Fibronectin Functionalized Electrospun Fibers by Using Benign Solvents: Best Way to Achieve Effective Functionalization

Abstract

The aim of this study is to demonstrate the feasibility of different functionalization methods for electrospun fibers developed using benign solvents. In particular three different approaches were investigated to achieve the functionalization of poly(epsilon caprolactone) (PCL) electrospun fibers with fibronectin. Protein surface entrapment, chemical functionalization and coaxial electrospinning were performed and compared. Moreover, bilayered scaffolds, with a top patterned and functionalized layer with fibronectin and a randomly oriented not functionalized layer were fabricated, demonstrating the versatility of the use of benign solvents for electrospinning also for the fabrication of complex graded structures. Besides the characterization of the morphology of the obtained scaffolds, ATR-FTIR and ToF-SIMS were used for the surface characterization of the functionalized fibers. Cell adhesion and proliferation were also investigated by using ST-2 cells. Positive results were obtained from all functionalized scaffolds and the most promising results were obtained with bilayered scaffolds, in terms of cells infiltration inside the fibrous structure.
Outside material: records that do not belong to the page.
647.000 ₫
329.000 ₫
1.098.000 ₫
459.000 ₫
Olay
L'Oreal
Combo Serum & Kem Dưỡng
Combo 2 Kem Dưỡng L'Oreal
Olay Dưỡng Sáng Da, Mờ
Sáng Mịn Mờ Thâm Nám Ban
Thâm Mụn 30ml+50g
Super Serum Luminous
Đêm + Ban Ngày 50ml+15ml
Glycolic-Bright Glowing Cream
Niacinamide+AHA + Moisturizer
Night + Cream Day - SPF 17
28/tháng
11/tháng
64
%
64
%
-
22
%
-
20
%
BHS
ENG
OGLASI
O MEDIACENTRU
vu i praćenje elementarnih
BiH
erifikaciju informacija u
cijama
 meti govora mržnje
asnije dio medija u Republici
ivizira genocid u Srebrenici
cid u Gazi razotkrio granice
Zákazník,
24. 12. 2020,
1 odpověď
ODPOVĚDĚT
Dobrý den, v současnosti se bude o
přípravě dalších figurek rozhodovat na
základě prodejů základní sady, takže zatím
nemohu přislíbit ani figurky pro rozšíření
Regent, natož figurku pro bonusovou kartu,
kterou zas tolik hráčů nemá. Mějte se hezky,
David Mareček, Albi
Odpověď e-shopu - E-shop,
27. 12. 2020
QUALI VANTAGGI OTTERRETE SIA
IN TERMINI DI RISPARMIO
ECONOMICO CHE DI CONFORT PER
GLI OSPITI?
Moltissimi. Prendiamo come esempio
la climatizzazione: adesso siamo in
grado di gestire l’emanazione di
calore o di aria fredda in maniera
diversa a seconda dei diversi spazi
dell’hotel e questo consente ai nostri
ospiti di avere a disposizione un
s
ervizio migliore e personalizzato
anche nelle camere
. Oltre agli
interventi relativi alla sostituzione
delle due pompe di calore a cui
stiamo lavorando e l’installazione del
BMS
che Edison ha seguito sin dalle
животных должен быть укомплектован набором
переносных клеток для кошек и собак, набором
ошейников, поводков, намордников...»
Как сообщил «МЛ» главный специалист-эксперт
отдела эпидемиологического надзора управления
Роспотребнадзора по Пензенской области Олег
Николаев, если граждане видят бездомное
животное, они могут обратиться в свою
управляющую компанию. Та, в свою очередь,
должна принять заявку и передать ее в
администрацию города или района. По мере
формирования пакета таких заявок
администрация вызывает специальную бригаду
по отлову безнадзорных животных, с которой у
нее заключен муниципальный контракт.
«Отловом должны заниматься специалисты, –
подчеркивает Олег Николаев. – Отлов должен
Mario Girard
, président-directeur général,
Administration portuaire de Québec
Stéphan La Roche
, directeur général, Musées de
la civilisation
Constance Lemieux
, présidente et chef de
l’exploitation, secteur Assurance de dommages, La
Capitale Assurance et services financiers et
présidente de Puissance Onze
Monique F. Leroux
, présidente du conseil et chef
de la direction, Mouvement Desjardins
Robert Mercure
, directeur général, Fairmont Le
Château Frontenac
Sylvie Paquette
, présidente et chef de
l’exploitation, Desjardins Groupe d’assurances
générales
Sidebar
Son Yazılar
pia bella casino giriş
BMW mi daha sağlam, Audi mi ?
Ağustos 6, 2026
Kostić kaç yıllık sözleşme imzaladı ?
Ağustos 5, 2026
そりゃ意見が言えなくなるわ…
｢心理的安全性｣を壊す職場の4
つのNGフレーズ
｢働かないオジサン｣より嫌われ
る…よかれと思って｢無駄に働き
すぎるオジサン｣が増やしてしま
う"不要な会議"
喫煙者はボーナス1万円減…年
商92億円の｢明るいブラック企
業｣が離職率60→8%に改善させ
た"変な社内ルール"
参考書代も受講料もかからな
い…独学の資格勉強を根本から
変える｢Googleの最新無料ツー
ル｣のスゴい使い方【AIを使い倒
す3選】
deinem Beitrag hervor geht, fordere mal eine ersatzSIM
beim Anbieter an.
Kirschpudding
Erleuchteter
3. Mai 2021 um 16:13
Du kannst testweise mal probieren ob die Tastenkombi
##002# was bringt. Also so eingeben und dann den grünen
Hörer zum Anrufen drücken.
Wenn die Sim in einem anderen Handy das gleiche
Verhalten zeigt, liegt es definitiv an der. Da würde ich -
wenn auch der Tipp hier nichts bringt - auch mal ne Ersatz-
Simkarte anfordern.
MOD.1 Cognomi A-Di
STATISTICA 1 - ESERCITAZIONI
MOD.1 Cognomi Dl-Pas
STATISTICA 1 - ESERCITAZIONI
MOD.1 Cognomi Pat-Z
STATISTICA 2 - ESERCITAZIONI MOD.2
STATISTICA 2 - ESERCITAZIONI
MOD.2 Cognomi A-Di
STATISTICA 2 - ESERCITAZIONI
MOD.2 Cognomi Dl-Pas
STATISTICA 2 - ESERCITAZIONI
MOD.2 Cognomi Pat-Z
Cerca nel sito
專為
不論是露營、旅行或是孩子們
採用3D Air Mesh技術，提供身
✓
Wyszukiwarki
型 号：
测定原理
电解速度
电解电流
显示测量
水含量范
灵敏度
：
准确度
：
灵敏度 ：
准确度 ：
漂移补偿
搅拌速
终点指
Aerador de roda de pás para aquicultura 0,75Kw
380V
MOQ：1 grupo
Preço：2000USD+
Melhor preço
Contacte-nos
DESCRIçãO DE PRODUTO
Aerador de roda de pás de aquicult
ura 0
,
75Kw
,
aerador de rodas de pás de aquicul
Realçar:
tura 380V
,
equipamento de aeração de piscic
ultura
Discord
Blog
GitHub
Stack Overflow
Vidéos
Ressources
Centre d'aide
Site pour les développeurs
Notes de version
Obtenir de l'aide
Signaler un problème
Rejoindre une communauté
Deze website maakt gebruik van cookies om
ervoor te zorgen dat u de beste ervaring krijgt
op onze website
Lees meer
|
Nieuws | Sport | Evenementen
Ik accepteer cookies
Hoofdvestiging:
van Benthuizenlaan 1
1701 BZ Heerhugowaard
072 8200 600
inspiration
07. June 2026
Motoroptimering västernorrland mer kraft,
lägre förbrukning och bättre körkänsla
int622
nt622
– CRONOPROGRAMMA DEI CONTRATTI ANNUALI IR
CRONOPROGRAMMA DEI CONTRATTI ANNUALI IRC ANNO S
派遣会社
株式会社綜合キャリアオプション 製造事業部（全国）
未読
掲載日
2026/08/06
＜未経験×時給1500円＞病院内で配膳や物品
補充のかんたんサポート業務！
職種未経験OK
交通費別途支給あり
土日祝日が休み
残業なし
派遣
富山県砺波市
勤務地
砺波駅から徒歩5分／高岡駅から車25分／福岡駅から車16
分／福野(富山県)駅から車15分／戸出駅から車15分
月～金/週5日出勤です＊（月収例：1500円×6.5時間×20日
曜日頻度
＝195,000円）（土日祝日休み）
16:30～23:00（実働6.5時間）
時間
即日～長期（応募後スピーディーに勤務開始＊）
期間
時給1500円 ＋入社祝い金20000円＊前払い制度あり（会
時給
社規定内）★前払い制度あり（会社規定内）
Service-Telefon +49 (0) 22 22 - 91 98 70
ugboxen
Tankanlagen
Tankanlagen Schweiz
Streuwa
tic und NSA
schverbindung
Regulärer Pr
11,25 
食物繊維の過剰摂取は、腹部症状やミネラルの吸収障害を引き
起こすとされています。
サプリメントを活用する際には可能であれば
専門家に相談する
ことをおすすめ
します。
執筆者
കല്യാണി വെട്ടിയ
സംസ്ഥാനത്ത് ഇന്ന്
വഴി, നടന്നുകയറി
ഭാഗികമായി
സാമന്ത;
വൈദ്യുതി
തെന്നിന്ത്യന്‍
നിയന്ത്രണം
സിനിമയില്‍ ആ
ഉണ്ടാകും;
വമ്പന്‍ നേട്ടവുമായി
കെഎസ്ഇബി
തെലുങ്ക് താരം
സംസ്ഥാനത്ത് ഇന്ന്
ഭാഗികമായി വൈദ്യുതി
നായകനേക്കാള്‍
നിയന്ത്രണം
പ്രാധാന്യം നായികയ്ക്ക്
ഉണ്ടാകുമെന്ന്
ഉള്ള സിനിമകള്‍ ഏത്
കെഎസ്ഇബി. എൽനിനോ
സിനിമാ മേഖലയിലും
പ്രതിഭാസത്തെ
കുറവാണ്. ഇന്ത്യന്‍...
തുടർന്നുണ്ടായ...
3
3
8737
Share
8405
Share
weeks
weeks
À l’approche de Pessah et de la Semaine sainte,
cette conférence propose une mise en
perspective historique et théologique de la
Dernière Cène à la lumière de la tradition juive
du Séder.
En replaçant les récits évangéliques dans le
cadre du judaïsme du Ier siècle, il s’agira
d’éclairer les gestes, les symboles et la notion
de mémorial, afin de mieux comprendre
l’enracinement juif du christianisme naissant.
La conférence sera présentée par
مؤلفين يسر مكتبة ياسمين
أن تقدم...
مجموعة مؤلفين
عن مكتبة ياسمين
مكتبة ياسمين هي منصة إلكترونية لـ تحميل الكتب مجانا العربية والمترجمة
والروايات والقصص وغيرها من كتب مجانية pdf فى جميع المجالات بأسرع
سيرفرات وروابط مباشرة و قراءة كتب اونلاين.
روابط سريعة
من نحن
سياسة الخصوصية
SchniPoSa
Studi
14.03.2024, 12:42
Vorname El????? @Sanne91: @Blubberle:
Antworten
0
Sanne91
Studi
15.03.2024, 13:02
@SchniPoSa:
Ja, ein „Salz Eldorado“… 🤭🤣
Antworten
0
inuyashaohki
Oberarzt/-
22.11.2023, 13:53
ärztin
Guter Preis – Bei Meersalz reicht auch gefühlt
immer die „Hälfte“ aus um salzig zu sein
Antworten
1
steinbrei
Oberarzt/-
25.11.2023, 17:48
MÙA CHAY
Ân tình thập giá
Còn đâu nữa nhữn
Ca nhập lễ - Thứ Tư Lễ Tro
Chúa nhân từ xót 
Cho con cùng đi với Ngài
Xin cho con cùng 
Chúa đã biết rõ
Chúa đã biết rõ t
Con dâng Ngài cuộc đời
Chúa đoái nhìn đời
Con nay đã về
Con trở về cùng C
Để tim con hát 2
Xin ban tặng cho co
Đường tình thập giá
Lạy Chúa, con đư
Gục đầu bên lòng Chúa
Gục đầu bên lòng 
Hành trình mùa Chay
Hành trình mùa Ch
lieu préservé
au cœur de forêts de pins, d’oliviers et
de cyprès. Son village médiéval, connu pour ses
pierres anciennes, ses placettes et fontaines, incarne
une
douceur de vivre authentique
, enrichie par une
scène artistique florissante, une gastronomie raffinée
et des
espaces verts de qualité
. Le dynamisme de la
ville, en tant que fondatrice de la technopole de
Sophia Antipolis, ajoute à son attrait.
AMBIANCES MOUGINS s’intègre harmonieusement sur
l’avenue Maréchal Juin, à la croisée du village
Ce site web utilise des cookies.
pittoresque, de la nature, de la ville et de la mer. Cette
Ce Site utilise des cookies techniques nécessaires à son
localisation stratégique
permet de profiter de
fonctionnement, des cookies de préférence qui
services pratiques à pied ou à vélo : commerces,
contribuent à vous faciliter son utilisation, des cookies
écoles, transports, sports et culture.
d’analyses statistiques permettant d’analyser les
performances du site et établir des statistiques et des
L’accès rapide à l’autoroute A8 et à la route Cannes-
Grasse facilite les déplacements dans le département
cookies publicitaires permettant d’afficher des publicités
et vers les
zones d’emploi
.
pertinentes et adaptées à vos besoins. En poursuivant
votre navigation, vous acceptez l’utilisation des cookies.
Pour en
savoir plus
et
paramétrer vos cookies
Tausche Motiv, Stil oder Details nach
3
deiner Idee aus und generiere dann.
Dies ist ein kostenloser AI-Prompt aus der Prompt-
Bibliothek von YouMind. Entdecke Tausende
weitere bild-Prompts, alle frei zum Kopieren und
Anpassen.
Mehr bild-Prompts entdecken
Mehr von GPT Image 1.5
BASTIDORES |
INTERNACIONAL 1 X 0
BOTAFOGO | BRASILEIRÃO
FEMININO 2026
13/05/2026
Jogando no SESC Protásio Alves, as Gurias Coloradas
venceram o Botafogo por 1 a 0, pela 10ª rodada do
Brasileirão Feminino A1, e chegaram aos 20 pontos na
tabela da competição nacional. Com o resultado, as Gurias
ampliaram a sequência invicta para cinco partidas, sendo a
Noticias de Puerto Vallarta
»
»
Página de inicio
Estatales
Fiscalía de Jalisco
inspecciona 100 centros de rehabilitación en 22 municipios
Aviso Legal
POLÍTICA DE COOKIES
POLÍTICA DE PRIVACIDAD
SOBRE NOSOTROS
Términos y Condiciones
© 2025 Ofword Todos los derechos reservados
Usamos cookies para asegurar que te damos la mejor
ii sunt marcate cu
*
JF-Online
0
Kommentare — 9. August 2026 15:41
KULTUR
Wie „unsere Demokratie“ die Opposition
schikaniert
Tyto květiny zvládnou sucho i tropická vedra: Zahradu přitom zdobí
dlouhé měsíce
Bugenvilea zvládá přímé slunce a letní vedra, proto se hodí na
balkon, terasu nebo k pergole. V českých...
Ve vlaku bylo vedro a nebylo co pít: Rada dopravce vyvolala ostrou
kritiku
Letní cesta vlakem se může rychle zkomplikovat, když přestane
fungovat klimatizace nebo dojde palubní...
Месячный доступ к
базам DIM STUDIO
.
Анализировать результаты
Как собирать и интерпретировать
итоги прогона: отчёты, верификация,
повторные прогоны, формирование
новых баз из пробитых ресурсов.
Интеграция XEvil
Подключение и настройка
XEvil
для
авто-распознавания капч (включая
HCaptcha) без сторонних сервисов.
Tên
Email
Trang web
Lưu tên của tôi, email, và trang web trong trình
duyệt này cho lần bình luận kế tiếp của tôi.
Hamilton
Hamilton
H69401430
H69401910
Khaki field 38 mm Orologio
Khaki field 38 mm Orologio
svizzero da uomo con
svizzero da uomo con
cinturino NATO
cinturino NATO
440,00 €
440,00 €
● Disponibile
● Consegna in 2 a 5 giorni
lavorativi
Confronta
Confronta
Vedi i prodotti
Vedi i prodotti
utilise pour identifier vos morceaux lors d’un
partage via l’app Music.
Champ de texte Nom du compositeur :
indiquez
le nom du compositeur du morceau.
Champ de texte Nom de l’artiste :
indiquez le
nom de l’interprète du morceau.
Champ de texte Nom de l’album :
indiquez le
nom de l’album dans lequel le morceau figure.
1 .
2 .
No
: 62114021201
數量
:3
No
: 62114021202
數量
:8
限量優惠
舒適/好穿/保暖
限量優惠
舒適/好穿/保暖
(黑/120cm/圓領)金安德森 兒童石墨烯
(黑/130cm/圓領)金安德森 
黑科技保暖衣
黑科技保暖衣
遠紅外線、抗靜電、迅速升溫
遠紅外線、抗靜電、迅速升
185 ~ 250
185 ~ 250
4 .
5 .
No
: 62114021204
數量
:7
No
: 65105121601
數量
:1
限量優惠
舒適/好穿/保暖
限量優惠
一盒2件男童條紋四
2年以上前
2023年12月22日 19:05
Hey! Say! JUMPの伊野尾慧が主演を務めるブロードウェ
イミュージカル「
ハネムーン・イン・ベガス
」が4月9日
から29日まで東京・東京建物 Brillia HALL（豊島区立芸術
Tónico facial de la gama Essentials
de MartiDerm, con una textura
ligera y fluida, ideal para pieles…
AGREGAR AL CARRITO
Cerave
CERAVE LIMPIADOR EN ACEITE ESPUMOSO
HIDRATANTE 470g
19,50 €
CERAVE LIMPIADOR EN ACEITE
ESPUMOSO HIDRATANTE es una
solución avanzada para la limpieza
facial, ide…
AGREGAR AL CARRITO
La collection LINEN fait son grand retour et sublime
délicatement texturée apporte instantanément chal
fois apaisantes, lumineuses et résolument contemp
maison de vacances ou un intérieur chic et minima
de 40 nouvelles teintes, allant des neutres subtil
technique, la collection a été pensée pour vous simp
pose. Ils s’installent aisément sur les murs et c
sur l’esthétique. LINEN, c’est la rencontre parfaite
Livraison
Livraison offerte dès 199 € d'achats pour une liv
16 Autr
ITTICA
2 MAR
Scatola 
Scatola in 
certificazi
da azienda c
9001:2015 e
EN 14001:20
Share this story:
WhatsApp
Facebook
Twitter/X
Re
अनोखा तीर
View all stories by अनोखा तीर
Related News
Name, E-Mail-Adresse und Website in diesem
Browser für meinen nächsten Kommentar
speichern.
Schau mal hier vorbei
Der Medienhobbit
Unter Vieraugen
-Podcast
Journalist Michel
Keywords: benign solvents; electrospinning; fibronectin; functionalization; nanofibers; scaffolds; tissue engineering.

Figure 1

SEM micrographs at different magnifications of PCL electrospun fibers obtained by using acetic acid (PCL AA) and dichloromethane/methanol (PCL DCM/MeOH) as solvents. EDX analysis is reported at the bottom for both samples.

Figure 2

SEM micrographs of PCL fibers before (A,B), after hydrolysis and protonation (C,D), and after EDC-NHS treatment (E,F).

Figure 3

SEM micrographs of PCL fibers before (A,B), after hydrolysis and protonation (C,D), and after EDC-NHS treatment (E,F).

Figure 4

SEM micrographs with different magnification of bilayered scaffolds with the top layer functionalized with fibronectin by using the hydrolysis and protonation (Bilayer Hy_FN) (A–C) and EDC-NHS treatment (Bilayer EN_FN) (D–F).

Figure 5

ATR-FTIR spectra of the scaffolds after hydrolysis and EDC_NHS treatment (A); spectra of samples after the functionalization with fibronectin with three methods (B) with inset with a focus in the wavenumber range 1,800–1,400 cm⁻¹. ATR-FTIR spectrum of neat PCL was used as control for all samples. Main bands discussed in the text are reported on the spectra.

Figure 6

PCA comparing the fibronectin coated samples to linker coated PCL: scores (with 95% confidence limits; dotted lines) of (A) PCL Hy and (B) PCL EN mediated protein adsorption; (C,D) corresponding loadings.

Figure 7

PCA comparing the coaxial samples to bare PCL: (A) scores (with 95% confidence limits; dotted lines) and (B) corresponding loadings.

Figure 8

ToF-SIMS negative polarity images of the fragments characteristic for fibronectin (left) and PCL (right) for bilayer samples Hy_FN (A) and EN_FN (B).

Figure 9

Fibronectin release profile and SEM micrographs of coaxial, PCL EN_FN and PCL Hy_FN samples after immersion in PBS.

Figure 10

WST-8 analysis: histograms of OD at 450 nm for all samples 1 day and 7 days after the seeding. A table reporting the increase of the OD values expressed as ratio between the measured OD 7 days after the seeding respect to the OD measured after 1 day. Asterisk denotes significant difference, p < 0.05.

Figure 11

Fluorescence images of actin filaments (red) and cell nuclei (blue) for the samples PCL, PCL Hy_FN, PCL EN_FN, and coaxial 7 days after the seeding.

Figure 12

Fluorescence images of actin filaments (red) and cell nuclei (blue) for the bilayered samples Bilayer Hy_FN (A,B) and Bilayer EN_FN (C,D) with two magnifications.